What you have to do =>
Every word of every entry must be retyped exactly.

[Data Boundary: Start]

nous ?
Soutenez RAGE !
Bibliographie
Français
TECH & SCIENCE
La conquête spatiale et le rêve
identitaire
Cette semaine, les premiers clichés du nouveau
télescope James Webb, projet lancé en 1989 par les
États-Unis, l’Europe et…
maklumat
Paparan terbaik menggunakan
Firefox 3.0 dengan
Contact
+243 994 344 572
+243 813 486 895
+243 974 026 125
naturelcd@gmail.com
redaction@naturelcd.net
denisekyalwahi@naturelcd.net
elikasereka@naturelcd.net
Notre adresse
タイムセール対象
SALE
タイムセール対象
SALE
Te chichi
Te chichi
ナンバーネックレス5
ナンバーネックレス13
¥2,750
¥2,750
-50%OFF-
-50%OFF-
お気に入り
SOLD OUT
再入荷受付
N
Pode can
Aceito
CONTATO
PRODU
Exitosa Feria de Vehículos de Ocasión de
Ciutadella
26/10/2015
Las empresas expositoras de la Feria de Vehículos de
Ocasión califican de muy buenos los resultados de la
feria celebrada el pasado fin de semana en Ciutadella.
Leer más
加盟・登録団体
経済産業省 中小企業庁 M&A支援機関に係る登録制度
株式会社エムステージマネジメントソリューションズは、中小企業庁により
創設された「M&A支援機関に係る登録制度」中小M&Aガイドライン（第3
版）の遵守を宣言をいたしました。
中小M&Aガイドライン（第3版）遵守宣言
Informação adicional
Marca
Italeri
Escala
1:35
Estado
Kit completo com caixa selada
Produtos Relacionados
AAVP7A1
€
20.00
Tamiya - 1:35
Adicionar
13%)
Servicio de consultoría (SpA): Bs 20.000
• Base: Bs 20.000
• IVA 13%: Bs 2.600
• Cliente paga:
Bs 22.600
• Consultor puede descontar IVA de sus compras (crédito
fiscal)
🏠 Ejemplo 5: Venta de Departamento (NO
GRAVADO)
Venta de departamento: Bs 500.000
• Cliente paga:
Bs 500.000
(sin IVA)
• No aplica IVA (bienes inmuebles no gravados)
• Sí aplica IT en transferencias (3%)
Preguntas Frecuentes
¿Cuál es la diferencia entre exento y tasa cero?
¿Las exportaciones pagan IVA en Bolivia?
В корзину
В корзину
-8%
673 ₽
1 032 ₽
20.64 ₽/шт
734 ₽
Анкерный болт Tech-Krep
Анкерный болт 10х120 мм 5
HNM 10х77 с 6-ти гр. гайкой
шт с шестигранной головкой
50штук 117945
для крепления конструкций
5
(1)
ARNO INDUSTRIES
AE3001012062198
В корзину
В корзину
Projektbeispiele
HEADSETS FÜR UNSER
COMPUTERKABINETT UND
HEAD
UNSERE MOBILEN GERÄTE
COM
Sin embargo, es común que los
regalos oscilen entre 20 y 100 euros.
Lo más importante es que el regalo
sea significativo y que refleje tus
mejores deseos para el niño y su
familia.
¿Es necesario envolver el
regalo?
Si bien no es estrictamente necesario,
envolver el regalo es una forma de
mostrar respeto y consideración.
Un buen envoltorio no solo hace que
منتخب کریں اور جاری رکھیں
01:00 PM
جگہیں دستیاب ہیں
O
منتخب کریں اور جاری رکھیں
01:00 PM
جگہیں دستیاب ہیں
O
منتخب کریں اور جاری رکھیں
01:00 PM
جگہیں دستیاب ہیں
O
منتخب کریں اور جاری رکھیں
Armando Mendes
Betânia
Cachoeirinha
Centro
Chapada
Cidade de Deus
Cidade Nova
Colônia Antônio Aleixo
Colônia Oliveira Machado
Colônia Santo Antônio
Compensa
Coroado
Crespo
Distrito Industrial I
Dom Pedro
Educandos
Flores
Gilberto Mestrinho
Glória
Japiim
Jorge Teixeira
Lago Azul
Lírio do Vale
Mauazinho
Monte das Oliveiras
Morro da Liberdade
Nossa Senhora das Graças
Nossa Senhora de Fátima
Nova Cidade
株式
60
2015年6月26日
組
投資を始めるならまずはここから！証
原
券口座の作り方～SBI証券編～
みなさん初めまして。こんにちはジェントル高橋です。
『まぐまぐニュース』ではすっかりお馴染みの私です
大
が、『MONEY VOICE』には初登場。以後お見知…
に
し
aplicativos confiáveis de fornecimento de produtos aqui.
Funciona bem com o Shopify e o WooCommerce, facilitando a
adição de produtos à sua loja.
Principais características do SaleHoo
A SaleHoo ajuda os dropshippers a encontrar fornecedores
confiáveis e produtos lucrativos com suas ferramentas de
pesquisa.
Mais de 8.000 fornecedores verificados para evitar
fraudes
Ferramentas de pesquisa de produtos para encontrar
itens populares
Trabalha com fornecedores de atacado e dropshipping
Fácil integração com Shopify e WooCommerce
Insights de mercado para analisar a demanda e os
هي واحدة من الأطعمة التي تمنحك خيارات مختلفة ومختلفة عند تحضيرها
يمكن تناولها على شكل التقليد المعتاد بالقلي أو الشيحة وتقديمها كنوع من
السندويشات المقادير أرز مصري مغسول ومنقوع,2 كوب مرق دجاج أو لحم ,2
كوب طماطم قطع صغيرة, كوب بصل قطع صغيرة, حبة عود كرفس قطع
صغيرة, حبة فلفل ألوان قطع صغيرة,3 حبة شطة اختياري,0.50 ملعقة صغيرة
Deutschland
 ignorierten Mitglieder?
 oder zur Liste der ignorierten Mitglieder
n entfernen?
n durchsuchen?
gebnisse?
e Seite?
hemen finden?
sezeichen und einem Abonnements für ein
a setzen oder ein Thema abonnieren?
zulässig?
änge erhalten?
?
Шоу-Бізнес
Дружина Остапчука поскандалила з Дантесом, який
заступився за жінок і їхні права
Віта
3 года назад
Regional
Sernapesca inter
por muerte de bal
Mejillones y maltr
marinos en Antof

[Data Boundary: End]

Completed task =>
nous ?
Soutenez RAGE !
Bibliographie
Français
TECH & SCIENCE
La conquête spatiale et le rêve
identitaire
Cette semaine, les premiers clichés du nouveau
télescope James Webb, projet lancé en 1989 par les
États-Unis, l’Europe et…
maklumat
Paparan terbaik menggunakan
Firefox 3.0 dengan
Contact
+243 994 344 572
+243 813 486 895
+243 974 026 125
naturelcd@gmail.com
redaction@naturelcd.net
denisekyalwahi@naturelcd.net
elikasereka@naturelcd.net
Notre adresse
タイムセール対象
SALE
タイムセール対象
SALE
Te chichi
Te chichi
ナンバーネックレス5
ナンバーネックレス13
¥2,750
¥2,750
-50%OFF-
-50%OFF-
お気に入り
SOLD OUT
再入荷受付
N
Pode can
Aceito
CONTATO
PRODU
Exitosa Feria de Vehículos de Ocasión de
Ciutadella
26/10/2015
Las empresas expositoras de la Feria de Vehículos de
Ocasión califican de muy buenos los resultados de la
feria celebrada el pasado fin de semana en Ciutadella.
Leer más
加盟・登録団体
経済産業省 中小企業庁 M&A支援機関に係る登録制度
株式会社エムステージマネジメントソリューションズは、中小企業庁により
創設された「M&A支援機関に係る登録制度」中小M&Aガイドライン（第3
版）の遵守を宣言をいたしました。
中小M&Aガイドライン（第3版）遵守宣言
Informação adicional
Marca
Italeri
Escala
1:35
Estado
Kit completo com caixa selada
Produtos Relacionados
AAVP7A1
€
20.00
Tamiya - 1:35
Adicionar
13%)
Servicio de consultoría (SpA): Bs 20.000
• Base: Bs 20.000
• IVA 13%: Bs 2.600
• Cliente paga:
Bs 22.600
• Consultor puede descontar IVA de sus compras (crédito
fiscal)
🏠 Ejemplo 5: Venta de Departamento (NO
GRAVADO)
Venta de departamento: Bs 500.000
• Cliente paga:
Bs 500.000
(sin IVA)
• No aplica IVA (bienes inmuebles no gravados)
• Sí aplica IT en transferencias (3%)
Preguntas Frecuentes
¿Cuál es la diferencia entre exento y tasa cero?
¿Las exportaciones pagan IVA en Bolivia?
В корзину
В корзину
-8%
673 ₽
1 032 ₽
20.64 ₽/шт
734 ₽
Анкерный болт Tech-Krep
Анкерный болт 10х120 мм 5
HNM 10х77 с 6-ти гр. гайкой
шт с шестигранной головкой
50штук 117945
для крепления конструкций
5
(1)
ARNO INDUSTRIES
AE3001012062198
В корзину
В корзину
Projektbeispiele
HEADSETS FÜR UNSER
COMPUTERKABINETT UND
HEAD
UNSERE MOBILEN GERÄTE
COM
Sin embargo, es común que los
regalos oscilen entre 20 y 100 euros.
Lo más importante es que el regalo
sea significativo y que refleje tus
mejores deseos para el niño y su
familia.
¿Es necesario envolver el
regalo?
Si bien no es estrictamente necesario,
envolver el regalo es una forma de
mostrar respeto y consideración.
Un buen envoltorio no solo hace que
منتخب کریں اور جاری رکھیں
01:00 PM
جگہیں دستیاب ہیں
O
منتخب کریں اور جاری رکھیں
01:00 PM
جگہیں دستیاب ہیں
O
منتخب کریں اور جاری رکھیں
01:00 PM
جگہیں دستیاب ہیں
O
منتخب کریں اور جاری رکھیں
Armando Mendes
Betânia
Cachoeirinha
Centro
Chapada
Cidade de Deus
Cidade Nova
Colônia Antônio Aleixo
Colônia Oliveira Machado
Colônia Santo Antônio
Compensa
Coroado
Crespo
Distrito Industrial I
Dom Pedro
Educandos
Flores
Gilberto Mestrinho
Glória
Japiim
Jorge Teixeira
Lago Azul
Lírio do Vale
Mauazinho
Monte das Oliveiras
Morro da Liberdade
Nossa Senhora das Graças
Nossa Senhora de Fátima
Nova Cidade
株式
60
2015年6月26日
組
投資を始めるならまずはここから！証
原
券口座の作り方～SBI証券編～
みなさん初めまして。こんにちはジェントル高橋です。
『まぐまぐニュース』ではすっかりお馴染みの私です
大
が、『MONEY VOICE』には初登場。以後お見知…
に
し
aplicativos confiáveis de fornecimento de produtos aqui.
Funciona bem com o Shopify e o WooCommerce, facilitando a
adição de produtos à sua loja.
Principais características do SaleHoo
A SaleHoo ajuda os dropshippers a encontrar fornecedores
confiáveis e produtos lucrativos com suas ferramentas de
pesquisa.
Mais de 8.000 fornecedores verificados para evitar
fraudes
Ferramentas de pesquisa de produtos para encontrar
itens populares
Trabalha com fornecedores de atacado e dropshipping
Fácil integração com Shopify e WooCommerce
Insights de mercado para analisar a demanda e os
هي واحدة من الأطعمة التي تمنحك خيارات مختلفة ومختلفة عند تحضيرها
يمكن تناولها على شكل التقليد المعتاد بالقلي أو الشيحة وتقديمها كنوع من
السندويشات المقادير أرز مصري مغسول ومنقوع,2 كوب مرق دجاج أو لحم ,2
كوب طماطم قطع صغيرة, كوب بصل قطع صغيرة, حبة عود كرفس قطع
صغيرة, حبة فلفل ألوان قطع صغيرة,3 حبة شطة اختياري,0.50 ملعقة صغيرة
Deutschland
 ignorierten Mitglieder?
 oder zur Liste der ignorierten Mitglieder
n entfernen?
n durchsuchen?
gebnisse?
e Seite?
hemen finden?
sezeichen und einem Abonnements für ein
a setzen oder ein Thema abonnieren?
zulässig?
änge erhalten?
?
Шоу-Бізнес
Дружина Остапчука поскандалила з Дантесом, який
заступився за жінок і їхні права
Віта
3 года назад
Regional
Sernapesca inter
por muerte de bal
Mejillones y maltr
marinos en Antof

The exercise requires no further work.